In Ireland, fillers are classified as a cosmetic treatment and not a medical procedure. But, in my mind anyway, having collagen pumped into young mouths is not the same as a seaweed face mask at the local spa.
Dr Caitriona Ryan, a Consultant Dermatologist at the Institute of Dermatologists, said the sector needs to be regulated.
Speaking on Newstalk Breakfast, said there has been an “explosion” in recent years of young girls using dermal fillers to enhance their lips.
She said: “It's becoming almost the norm, I'm sure people have seen girls in their teens and early 20s with overfilled lips.
It is almost a fashion accessory for young women.
Dr Ryan said medics have a responsibility to protect young women and “the warped sense of reality” they have over their appearance.
This is largely due to the pressure of social media and advertising, she said.
She said: “I think the other big problem is that women in this age group tend to be a lot less cautious of where they go to get these dermal fillers done. Because dermal fillers for young women are treated so casually and so normalised on social media the market has become overrun with amateur practitioners.
“They fall victim to botch jobs by non-medical professionals.
Maybe she had Ava Van Rose in mind. She was an Irish glamour model who appeared on US TV show Botched, announcing that she wishes to become “the most memorable Irish celebrity possible.”
Other Irish celebs like Amanda Brunker the TV personality have admitted to having plastic surgery. Speaking to the Irish Independent the other year Brunker said “I have had Botox for the past seven years, but I believe in moderation as I don't want to look plastic. I had my lips done once and really liked it, but the doctor only put in a quarter of what the young ones are getting now. But hey, if it makes you feel good, then knock yourself out, kid.
“There is a complete lack of regulation around who does dermal fillers for young women and now they can be done by beauticians in salons who don't have the expertise or equipment to deal with the complications that can occur.”

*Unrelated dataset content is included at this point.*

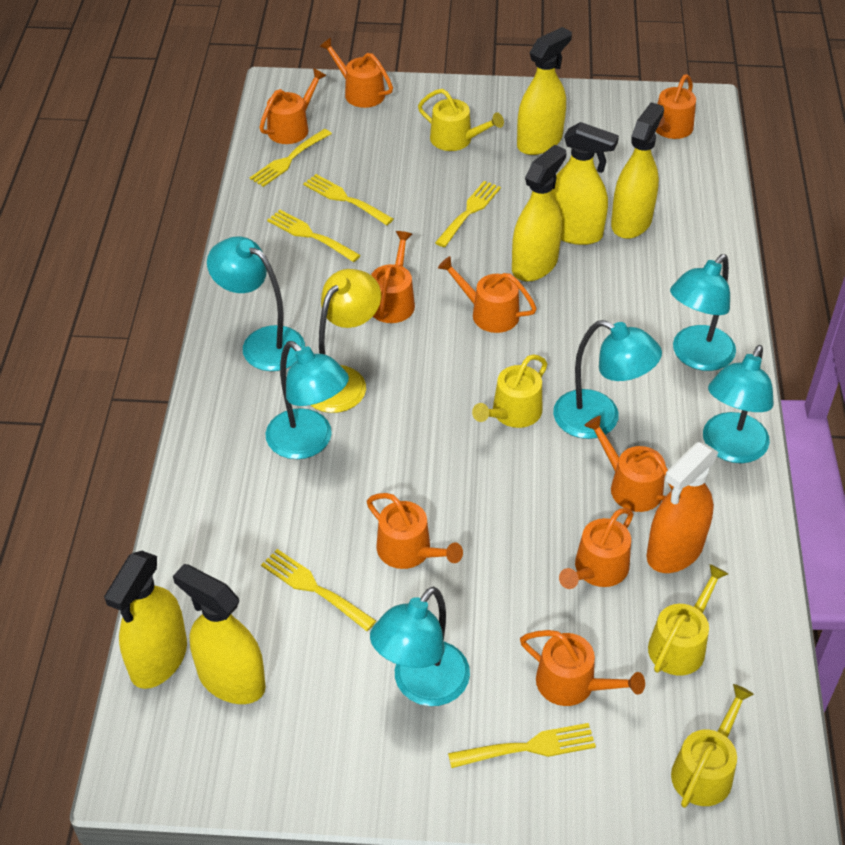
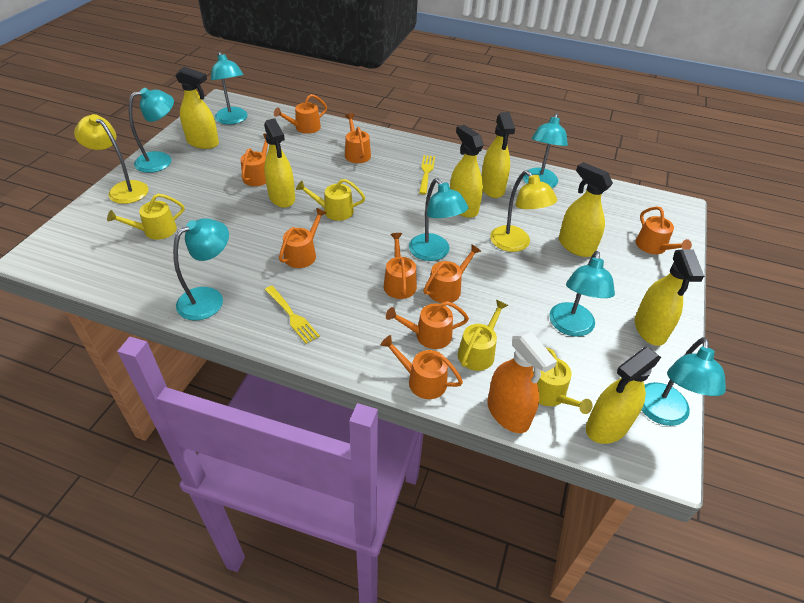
turquoise lamp: 6 -> 7
yellow fork: 6 -> 2
yellow lamp: 1 -> 2
yellow spray bottle: 6 -> 7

Dr Ryan said there is “irresponsible advertising” targetted to young women who see images on social media of people before and after cosmetic procedures.
She said: “I think we need to regulate the injectors, I don't think it's as much about age.
“It needs to be people who are accountable and will be responsible for the people they are injecting and I think that's all that's really needed.”
Well, for the second time in 24 hours I say “Bravo' to the UK and Eire in tackling the growing problems surrounding young girls and cosmetic procedures.